Analysis of a SARS-CoV-2-Infected Individual Reveals Development of Potent Neutralizing Antibodies with Limited Somatic Mutation

Antibody responses develop following SARS-CoV-2 infection, but little is known about their epitope specificities, clonality, binding affinities, epitopes, and neutralizing activity. We isolated B cells specific for the SARS-CoV-2 envelope glycoprotein spike (S) from a COVID-19-infected subject 21 days after the onset of clinical disease. 45 S-specific monoclonal antibodies were generated. They had undergone minimal somatic mutation with limited clonal expansion, and three bound the receptor-binding domain (RBD). Two antibodies neutralized SARS-CoV-2. The most potent antibody bound the RBD and prevented binding to the ACE2 receptor, while the other bound outside the RBD. Thus, most anti-S antibodies that were generated in this patient during the first weeks of COVID-19 infection were non-neutralizing and target epitopes outside the RBD. Antibodies that disrupt the SARS-CoV-2 S-ACE2 interaction can potently neutralize the virus without undergoing extensive maturation.

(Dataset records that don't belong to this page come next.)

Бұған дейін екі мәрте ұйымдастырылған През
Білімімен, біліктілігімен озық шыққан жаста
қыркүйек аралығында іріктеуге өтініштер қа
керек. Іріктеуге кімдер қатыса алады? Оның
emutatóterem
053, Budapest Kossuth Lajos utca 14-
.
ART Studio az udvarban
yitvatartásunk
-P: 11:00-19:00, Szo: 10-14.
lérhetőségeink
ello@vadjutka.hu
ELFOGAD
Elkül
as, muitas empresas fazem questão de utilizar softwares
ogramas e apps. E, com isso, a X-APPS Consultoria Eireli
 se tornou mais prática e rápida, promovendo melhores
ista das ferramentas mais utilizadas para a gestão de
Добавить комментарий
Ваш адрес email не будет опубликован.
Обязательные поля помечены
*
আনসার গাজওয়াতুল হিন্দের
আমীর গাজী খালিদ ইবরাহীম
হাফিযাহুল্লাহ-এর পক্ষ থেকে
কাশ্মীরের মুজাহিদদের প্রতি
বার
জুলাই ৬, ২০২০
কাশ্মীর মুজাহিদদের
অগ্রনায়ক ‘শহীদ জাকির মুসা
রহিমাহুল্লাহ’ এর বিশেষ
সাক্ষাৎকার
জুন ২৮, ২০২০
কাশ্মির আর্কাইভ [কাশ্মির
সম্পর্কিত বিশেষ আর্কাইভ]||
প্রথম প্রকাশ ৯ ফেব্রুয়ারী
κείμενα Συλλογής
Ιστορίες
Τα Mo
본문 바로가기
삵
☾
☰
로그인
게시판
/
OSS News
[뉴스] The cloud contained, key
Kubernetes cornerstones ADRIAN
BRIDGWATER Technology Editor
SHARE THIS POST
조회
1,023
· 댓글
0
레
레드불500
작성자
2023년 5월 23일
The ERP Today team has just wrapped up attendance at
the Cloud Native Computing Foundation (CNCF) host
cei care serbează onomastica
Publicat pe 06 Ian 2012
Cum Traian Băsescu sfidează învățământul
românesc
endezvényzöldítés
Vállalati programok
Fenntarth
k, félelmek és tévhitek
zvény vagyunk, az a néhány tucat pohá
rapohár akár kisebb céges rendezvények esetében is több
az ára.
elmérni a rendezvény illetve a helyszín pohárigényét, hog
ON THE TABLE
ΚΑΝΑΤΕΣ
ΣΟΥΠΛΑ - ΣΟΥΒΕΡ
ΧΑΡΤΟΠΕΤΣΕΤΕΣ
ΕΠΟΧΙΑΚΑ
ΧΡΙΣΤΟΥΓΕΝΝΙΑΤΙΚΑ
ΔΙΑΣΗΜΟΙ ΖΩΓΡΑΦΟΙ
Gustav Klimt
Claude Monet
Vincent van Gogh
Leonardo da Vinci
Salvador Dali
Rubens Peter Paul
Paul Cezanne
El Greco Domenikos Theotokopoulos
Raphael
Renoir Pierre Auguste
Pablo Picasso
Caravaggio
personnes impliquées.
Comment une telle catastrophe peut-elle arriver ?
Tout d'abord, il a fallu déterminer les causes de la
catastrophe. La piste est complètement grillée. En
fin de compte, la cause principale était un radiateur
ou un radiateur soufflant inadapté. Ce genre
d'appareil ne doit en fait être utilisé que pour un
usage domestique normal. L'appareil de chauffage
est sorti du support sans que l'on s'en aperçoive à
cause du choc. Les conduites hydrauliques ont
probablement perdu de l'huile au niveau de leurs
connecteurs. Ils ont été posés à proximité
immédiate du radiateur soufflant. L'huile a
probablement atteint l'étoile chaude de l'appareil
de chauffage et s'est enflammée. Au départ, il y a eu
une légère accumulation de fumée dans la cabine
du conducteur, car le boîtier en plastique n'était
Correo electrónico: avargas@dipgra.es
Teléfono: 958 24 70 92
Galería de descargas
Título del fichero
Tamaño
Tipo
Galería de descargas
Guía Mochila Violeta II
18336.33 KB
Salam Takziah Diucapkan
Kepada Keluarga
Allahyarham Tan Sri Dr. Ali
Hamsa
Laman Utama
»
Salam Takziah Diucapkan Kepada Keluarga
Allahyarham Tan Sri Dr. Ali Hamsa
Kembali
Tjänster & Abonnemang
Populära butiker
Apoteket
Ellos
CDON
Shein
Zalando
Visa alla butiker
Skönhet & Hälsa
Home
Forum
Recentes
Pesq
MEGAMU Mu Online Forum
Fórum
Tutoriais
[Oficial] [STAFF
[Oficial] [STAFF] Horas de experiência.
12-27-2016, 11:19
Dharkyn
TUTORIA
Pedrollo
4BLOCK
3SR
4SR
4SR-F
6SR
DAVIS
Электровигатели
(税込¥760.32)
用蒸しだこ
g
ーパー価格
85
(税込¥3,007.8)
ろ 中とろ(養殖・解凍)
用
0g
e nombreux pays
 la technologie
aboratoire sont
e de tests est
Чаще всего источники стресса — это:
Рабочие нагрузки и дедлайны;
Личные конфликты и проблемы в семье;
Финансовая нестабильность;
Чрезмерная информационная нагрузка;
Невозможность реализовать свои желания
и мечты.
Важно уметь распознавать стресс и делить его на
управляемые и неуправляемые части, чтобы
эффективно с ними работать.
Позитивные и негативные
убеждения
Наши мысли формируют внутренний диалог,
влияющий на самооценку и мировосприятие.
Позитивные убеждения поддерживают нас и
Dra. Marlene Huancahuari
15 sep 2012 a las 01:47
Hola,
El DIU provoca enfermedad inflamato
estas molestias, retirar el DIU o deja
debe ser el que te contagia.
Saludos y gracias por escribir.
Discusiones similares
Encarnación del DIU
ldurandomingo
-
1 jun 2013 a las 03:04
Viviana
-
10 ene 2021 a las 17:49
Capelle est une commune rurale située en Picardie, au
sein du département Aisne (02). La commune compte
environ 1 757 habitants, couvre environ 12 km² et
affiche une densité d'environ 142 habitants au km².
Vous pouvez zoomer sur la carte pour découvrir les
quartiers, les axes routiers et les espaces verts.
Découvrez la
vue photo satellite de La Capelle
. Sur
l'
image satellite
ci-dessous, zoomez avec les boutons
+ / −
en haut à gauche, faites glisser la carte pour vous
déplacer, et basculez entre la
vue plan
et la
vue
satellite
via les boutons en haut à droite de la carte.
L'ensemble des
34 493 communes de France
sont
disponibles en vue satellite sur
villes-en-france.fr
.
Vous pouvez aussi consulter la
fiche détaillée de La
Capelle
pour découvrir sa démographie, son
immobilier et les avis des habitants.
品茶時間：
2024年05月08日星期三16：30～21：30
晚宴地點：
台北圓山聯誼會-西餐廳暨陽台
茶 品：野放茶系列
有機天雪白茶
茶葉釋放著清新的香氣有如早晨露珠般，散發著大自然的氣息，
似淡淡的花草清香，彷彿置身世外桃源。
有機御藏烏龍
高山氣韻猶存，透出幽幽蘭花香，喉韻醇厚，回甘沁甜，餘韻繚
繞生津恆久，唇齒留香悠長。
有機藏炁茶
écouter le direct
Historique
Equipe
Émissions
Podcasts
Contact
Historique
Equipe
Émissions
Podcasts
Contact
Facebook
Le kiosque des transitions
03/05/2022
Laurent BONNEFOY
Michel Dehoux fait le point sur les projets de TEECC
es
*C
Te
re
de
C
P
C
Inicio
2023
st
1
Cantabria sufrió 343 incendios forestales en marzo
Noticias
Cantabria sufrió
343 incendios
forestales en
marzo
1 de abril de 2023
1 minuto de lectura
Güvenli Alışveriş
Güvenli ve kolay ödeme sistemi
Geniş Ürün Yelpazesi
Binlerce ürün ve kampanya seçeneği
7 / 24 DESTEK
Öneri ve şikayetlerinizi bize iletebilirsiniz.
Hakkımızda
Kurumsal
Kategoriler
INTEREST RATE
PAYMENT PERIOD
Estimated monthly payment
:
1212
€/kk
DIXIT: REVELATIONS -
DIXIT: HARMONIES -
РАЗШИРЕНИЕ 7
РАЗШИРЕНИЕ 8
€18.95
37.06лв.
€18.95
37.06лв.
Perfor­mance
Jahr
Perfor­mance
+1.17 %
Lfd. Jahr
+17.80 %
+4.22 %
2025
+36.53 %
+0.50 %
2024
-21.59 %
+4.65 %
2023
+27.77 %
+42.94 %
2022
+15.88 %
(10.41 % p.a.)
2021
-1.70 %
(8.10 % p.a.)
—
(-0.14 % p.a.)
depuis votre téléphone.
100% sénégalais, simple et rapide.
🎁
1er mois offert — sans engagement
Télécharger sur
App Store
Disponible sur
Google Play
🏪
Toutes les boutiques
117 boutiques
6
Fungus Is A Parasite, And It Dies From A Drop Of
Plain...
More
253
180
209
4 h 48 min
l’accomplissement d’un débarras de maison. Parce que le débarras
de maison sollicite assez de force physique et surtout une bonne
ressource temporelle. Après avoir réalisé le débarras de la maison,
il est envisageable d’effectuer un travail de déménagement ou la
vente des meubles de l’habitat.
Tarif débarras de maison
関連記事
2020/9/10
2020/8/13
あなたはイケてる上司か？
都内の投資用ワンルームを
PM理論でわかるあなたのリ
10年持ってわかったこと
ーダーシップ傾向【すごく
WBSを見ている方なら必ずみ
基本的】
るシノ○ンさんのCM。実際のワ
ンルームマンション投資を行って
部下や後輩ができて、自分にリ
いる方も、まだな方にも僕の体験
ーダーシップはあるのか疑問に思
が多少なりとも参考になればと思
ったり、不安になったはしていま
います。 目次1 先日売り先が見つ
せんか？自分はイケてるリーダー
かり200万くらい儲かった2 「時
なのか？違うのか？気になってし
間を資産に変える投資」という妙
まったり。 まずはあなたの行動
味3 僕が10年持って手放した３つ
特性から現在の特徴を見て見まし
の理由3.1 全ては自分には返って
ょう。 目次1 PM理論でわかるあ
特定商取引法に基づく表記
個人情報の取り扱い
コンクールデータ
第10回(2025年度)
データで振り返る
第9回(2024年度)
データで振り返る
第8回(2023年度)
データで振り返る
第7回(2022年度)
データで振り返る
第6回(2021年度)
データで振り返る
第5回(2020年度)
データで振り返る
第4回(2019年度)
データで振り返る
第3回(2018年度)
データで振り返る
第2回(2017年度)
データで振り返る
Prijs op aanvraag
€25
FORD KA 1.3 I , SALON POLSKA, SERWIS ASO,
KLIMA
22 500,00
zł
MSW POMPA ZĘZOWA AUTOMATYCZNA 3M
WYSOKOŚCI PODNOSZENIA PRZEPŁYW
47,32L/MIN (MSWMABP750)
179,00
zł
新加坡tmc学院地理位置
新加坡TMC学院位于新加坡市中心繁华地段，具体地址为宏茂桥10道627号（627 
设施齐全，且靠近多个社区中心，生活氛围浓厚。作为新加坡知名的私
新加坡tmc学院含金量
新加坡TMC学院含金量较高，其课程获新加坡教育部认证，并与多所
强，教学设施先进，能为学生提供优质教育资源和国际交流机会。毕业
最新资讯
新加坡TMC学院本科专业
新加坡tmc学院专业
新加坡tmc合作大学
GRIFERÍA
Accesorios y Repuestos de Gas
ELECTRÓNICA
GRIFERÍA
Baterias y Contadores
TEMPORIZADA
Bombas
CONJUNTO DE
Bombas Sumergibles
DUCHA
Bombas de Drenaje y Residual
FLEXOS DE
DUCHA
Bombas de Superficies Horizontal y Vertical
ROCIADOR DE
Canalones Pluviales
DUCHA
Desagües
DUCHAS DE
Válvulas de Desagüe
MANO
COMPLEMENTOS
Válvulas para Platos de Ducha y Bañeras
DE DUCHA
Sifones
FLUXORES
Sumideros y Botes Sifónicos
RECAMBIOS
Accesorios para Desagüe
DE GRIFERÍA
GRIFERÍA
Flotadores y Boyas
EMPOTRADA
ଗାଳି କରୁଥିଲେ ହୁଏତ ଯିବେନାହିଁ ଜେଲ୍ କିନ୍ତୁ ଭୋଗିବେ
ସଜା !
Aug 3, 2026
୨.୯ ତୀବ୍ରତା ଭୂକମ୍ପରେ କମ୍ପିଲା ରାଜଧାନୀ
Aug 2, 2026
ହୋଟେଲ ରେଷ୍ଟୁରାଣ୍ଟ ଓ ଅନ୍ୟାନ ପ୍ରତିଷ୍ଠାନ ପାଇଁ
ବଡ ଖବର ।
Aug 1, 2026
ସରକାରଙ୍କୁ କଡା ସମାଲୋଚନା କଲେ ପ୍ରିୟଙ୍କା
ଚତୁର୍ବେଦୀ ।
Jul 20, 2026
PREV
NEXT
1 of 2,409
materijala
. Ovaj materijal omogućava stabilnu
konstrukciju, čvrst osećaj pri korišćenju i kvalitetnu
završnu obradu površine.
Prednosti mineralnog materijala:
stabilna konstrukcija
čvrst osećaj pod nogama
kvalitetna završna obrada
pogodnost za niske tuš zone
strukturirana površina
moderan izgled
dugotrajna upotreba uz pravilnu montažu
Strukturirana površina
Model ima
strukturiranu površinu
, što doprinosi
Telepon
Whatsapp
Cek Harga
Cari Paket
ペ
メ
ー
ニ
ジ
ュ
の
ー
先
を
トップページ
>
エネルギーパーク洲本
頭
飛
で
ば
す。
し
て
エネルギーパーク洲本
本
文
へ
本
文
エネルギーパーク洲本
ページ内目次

Such antibodies have potential preventive and/or therapeutic potential and can serve as templates for vaccine design. [Display omitted] •Early B cell responses to SARS-CoV-2 spike protein are analyzed from a COVID-19 patient•Most antibodies target non-neutralizing epitopes outside the RBD•A potent neutralizing mAb blocks the interaction of the S protein with ACE2•Neutralizing antibodies are minimally mutated Seydoux et al. analyze B cell responses in a COVID-19 patient and find that SARS-CoV-2 infection expands diverse B cell clones against the viral spike glycoprotein (S). Two neutralizing antibodies were identified that bind S with high affinity despite being minimally mutated. Thus, vaccine-induced neutralizing antibody responses may require activation of specific naive B cells without requiring extensive somatic mutation.